While industry paychecks haven’t grown much since 2010, they’re still twice as high as the National Average Wage.

For the twelfth year in a row, the UBM TechWeb Game Network conducted its annual Game Developer Video Game Industry Salary Survey, in which it polled over 4,000 professionals from the United States, Canada, and Europe to compile mean industry salaries by function. The poll found the average 2011 developer salary to be $81,192/year, barely higher than last year’s $80,817/year. Somewhat unsurprisingly, the business and legal teams pulled the mean higher, making an average of $102,160/year, while QA testers pulled it lower, averaging just $47,910/year.

Here are the final results per category:

? Business/Legal – $102,160
? Programmers – $92,962
? Producers – $85,687
? Audio – $83,182
? Artists and Animators – $75,780
? Designers/writers – $73,386
? QA testers – $47,910

Like all worthwhile studies, collected data was required to fall within specific parameters to be counted. For example, anyone making more than $202,500/year was excluded from final results, as was anyone reporting less than $10,000/year. That protected results from unnaturally skewing due to special cases like Notch, as well as people like your next door neighbor’s ten-year-old kid who just designed his first Mario clone for free release on his blog.

But speaking of the indies, TechWeb’s study also produced some interesting data regarding independent development, showing the average individual’s annual income at $23,549 and the average team’s at $38,239. Both of these numbers dwarf last year’s results, which showed only $11,379 and $26,780 respectively.

“Game developers this year showed the stability of the industry in the U.S., and the shaky promise of development in the U.K., as salaries fell almost across the board there,” said Brandon Sheffield, editor-in-chief of Game Developer magazine. “Most interestingly, we noted that while indies make far less money than traditional salaried developers, they tend to be happier – and their income is growing rapidly as well. Do all these things spell a change for the industry? They may very well be. But above all, we just hope people can continue to be happy and successful in this industry we all love!”

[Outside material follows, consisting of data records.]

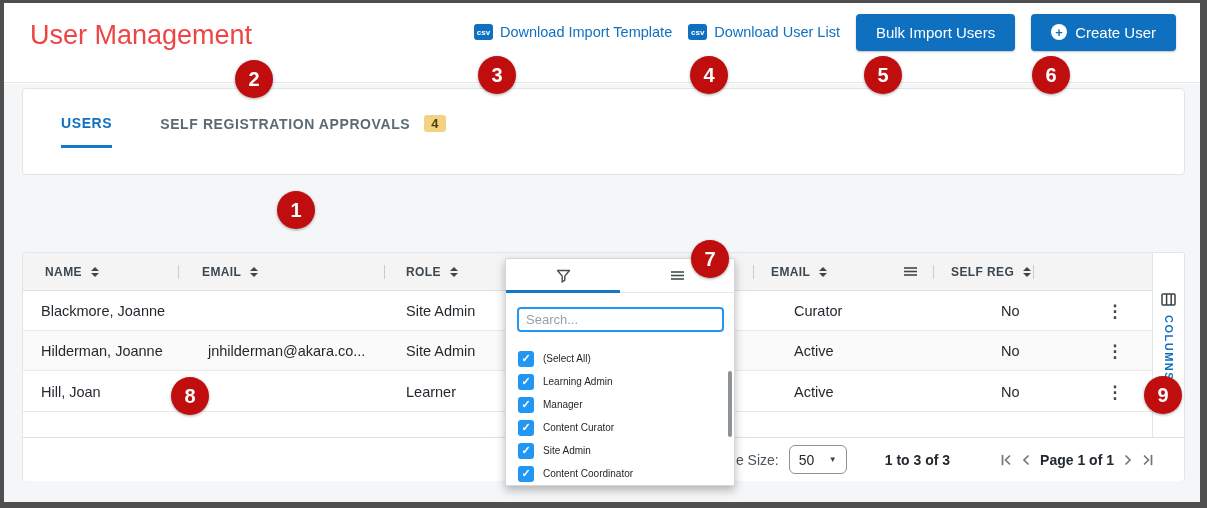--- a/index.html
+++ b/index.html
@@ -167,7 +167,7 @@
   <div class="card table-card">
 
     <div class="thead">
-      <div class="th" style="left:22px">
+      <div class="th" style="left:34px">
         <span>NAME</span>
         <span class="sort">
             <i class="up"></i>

Sheffield is right about the loving, at least according to his data. 65% of industry professionals said they were either “satisfied” or “extremely satisfied” with their career path, 34% thought there were more job openings in the industry than before, and 54% felt there were more opportunities for developers. All in all, it seems as though people in the industry are happy and well-paid. In fact, there may have never been a better time than now to polish up your resume and knock on the door.